─── 文档正文
用于研究分子相互作用的检测系统及其制备和应用的制作方法

文档序号:6099160阅读:511来源:国知局
专利名称:用于研究分子相互作用的检测系统及其制备和应用的制作方法
描述本发明涉及的检测系统(

图1)包含支持物(成分a);结合于支持物的检测单元(成分b),所述检测单元包含恒定区A和毗连的可变区B;和包含与A区与B区互补的区和结合于此的效应物单元(适当时经合适接头)的成分c。本发明还涉及用于制备这种检测系统的方法和使用检测系统研究分子相互作用的方法。
在人细胞中,通常多达大约30,000种基因是有活性的,它们表征了细胞的当前状态。例如,在癌细胞中,细胞状态可能展示细胞分裂加强,而在疾病状态中通常是代谢活性改变。可以通过转录产物mRNA或翻译产物蛋白质来测定基因的活性。因此,细胞的mRNA或蛋白质分布型反映细胞的当前状态。
最近,根据蛋白质分布型来表征健康细胞或患病细胞对于研究疾病和寻找药理学活性化合物变得非常重要。早已开发了多种方法使得我们能够表征细胞的蛋白质分布型。
为了直接表征细胞中的蛋白质分布型,必须分离细胞蛋白质。有效的方法是例如双向聚丙烯酰胺凝胶电泳(2DE)。在这种方法中,在第一个方向上根据等电点(IP)分离蛋白质,并在第二个方向上根据分子量进行分离。然后通过染色使2D凝胶中的蛋白质显影,在典型的2D凝胶中有大约1000-2000种蛋白质的染色斑点。结果是每一种细胞的重要蛋白质模式或分布型,它在蛋白质水平上反映了细胞的特定状态。细胞的每一种蛋白质在2D凝胶上占有特定位置,因此有可能产生细胞的“蛋白质组图谱(proteome map)”,进而产生整个生物体的“蛋白质组图谱”。为了确定细胞修饰(例如在疾病过程中)的分子起因,需要比较健康细胞与患病细胞的蛋白质分布型,以检测可能的差异。例如,可以以自动化方式通过合适的电脑方法进行这种比较(参阅例如M.R.Wilkins等人(编),《蛋白质组研究功能基因组学的新领域》(Proteome ResearchNew Frontiers in Functional Genomics),Springer Verlag,海德尔堡,1997;或I.Humphrey-Smith等人,电泳(Electrophoresis)181216-1242,1997)。然而,这种方法具有明显缺点,即为了进一步分析检测到的蛋白质,需要在蛋白质水平上对所述蛋白质进行测序,而且这种方法此刻仍然费时费钱。
──────
▸ 任务要求 1:
按照检测系统专利说明,典型的2D凝胶上大约有多少种蛋白质的染色斑点?
▸ 任务要求 2:
判断下列说法是否符合检测系统专利说明,每项回答“是”或“否”,并原文引用作为依据的语句:(a)双向聚丙烯酰胺凝胶电泳在第一个方向上根据分子量分离蛋白质;(b)人细胞中通常多达大约30,000种基因是有活性的;(c)检测单元包含恒定区A和毗连的可变区B。
▸ 任务要求 3:
从检测系统专利说明的最后一句之后续写这份说明。
这些数据与检测系统专利说明无关。
─── 记录数据
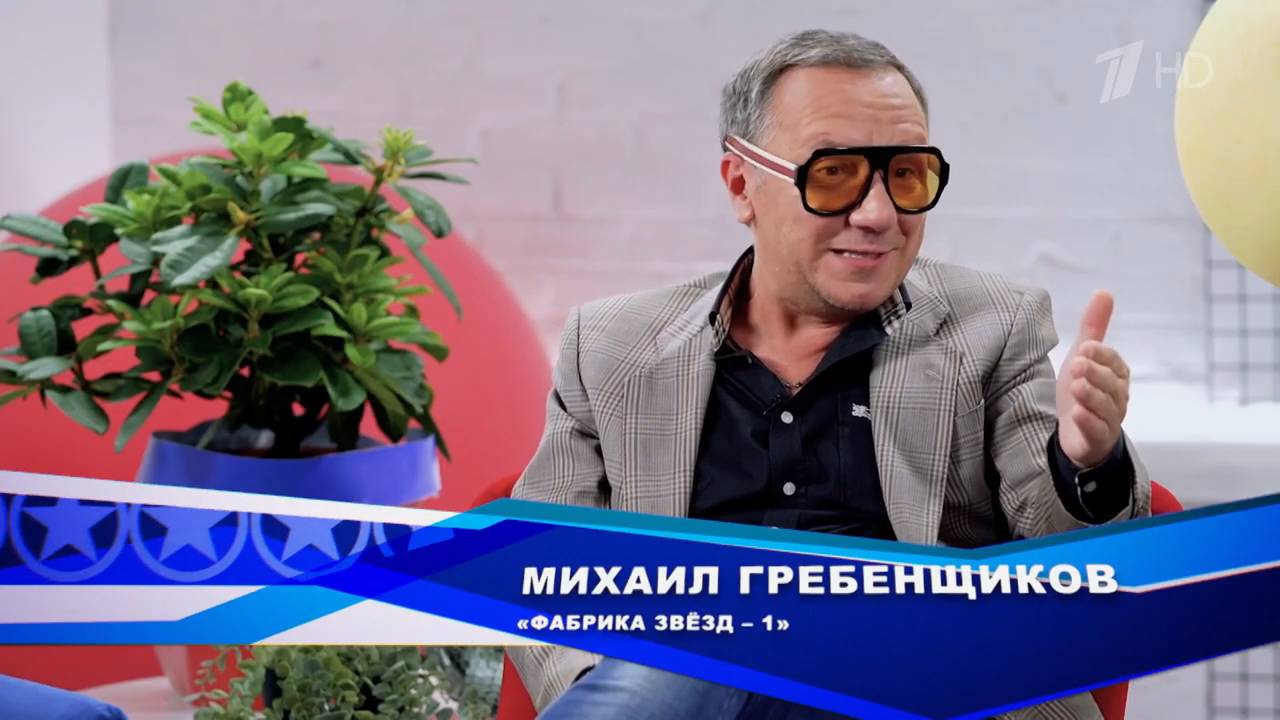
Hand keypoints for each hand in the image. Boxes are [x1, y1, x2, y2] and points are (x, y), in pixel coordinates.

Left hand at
──────
▸ 书面回答 1:
大约1000-2000种。

▸ 书面回答 2:
(a)否:“在第一个方向上根据等电点(IP)分离蛋白质,并在第二个方向上根据分子量进行分离”
(b)是:“在人细胞中,通常多达大约30,000种基因是有活性的”
(c)是:“所述检测单元包含恒定区A和毗连的可变区B”

▸ 书面回答 3:
用于测定细胞蛋白质分布型中可能差异的另一种方法是使用“阵列”,即矩阵系统。阵列是固定化检测物质的排列,它们在同时测定分析物的分析学和诊断学中具有重要作用。范例是核酸阵列(参阅例如Southern等人,基因组学(Genomics)131008,1992;美国专利5,632,957、WO 97/27317、或EP-A1-0 543,550)或肽阵列(Fodor等人,自然(Nature)364555,1993)。例如,WO 96/01836描述了具有不同序列的DNA分子阵列,可用于检测基因片段,并由此导致致病细菌的诊断学。专利公开US5,605,662、WO 96/01836、US 5,632,957、和WO 97/12030描述了可用于以电子可控方式进行生物学化合物(诸如核酸或蛋白质)与阵列形式特定可编址位点的特异性结合反应的半导体芯片和方法。例如,借助电场将样品中的核酸与半导体芯片上的核酸阵列进行杂交,然后通过简单倒转电场极性除去未结合的或非特异性结合的核酸。此时通过精确调整电场强度有可能检测到一个碱基对的错配。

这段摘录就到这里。